• **Data for review**:

########################################

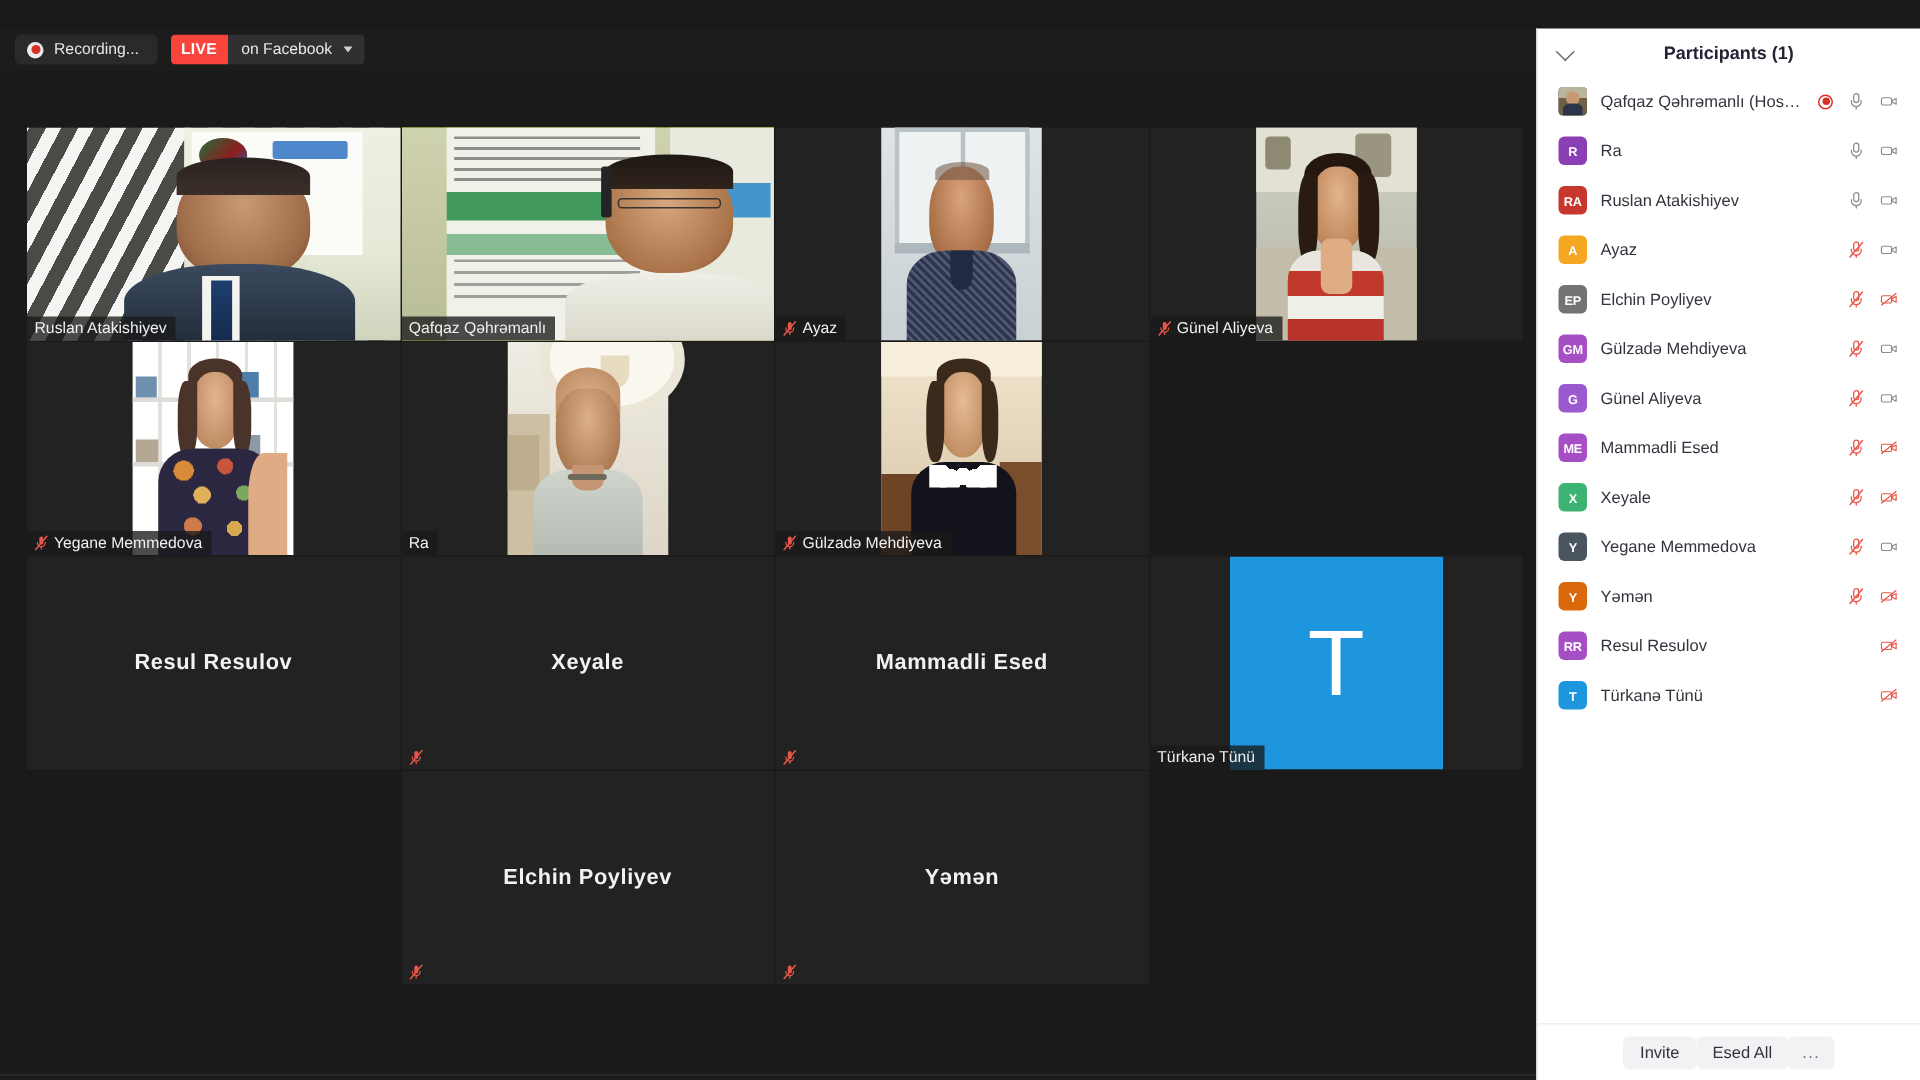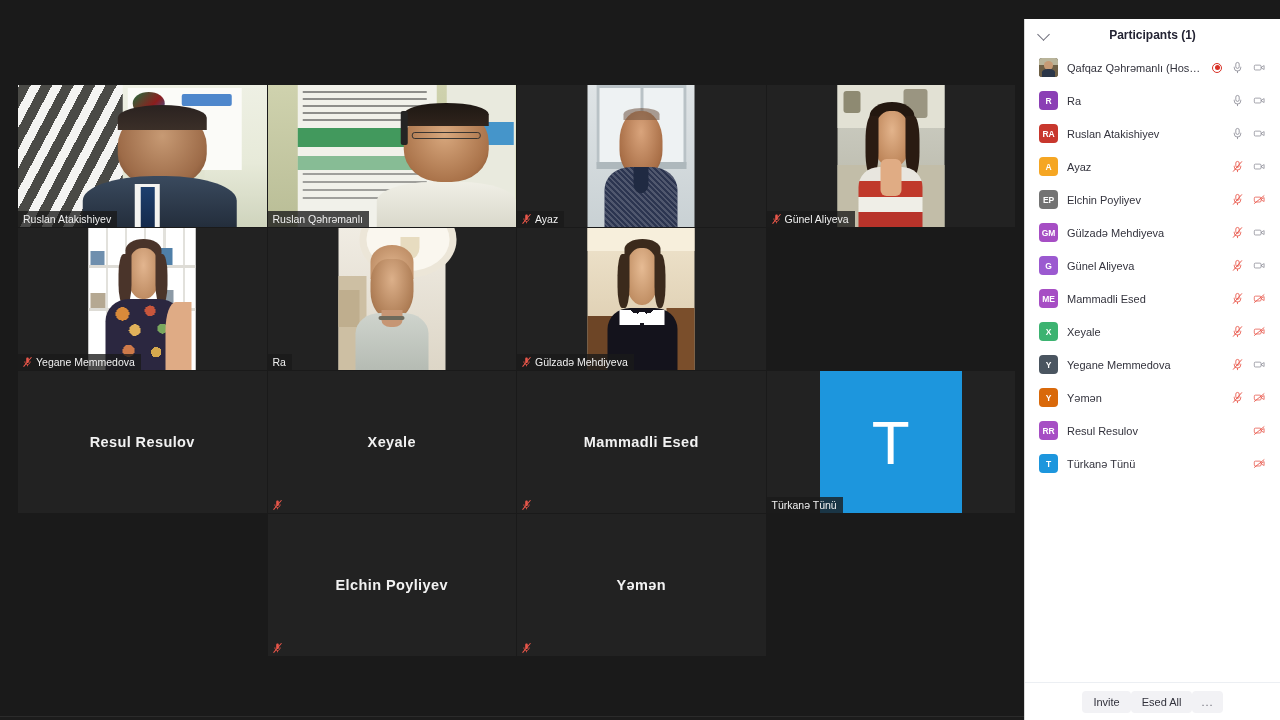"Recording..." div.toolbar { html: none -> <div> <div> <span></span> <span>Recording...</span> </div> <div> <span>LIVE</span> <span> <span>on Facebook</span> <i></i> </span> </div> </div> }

########################################

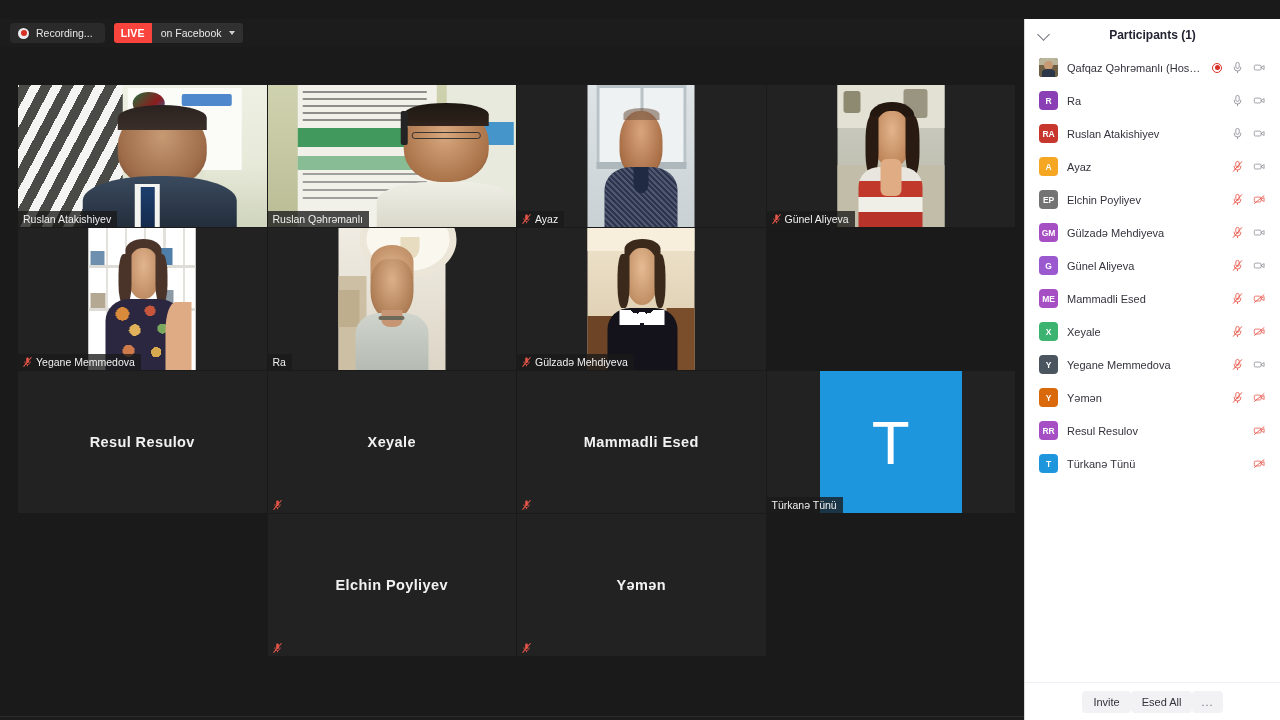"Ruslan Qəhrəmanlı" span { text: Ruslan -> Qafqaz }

########################################

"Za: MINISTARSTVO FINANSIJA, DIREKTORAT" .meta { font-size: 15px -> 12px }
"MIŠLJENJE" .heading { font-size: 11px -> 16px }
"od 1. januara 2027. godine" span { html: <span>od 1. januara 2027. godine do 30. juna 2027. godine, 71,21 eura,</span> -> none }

########################################

• **Assignment**: Referring to the material above, set down exactly the lines between the line with "font-size: 15px ->" and the line with "html: <span>od 1.", inclusive, and no other lines.

• **Answer box**:
"Za: MINISTARSTVO FINANSIJA, DIREKTORAT" .meta { font-size: 15px -> 12px }
"MIŠLJENJE" .heading { font-size: 11px -> 16px }
"od 1. januara 2027. godine" span { html: <span>od 1. januara 2027. godine do 30. juna 2027. godine, 71,21 eura,</span> -> none }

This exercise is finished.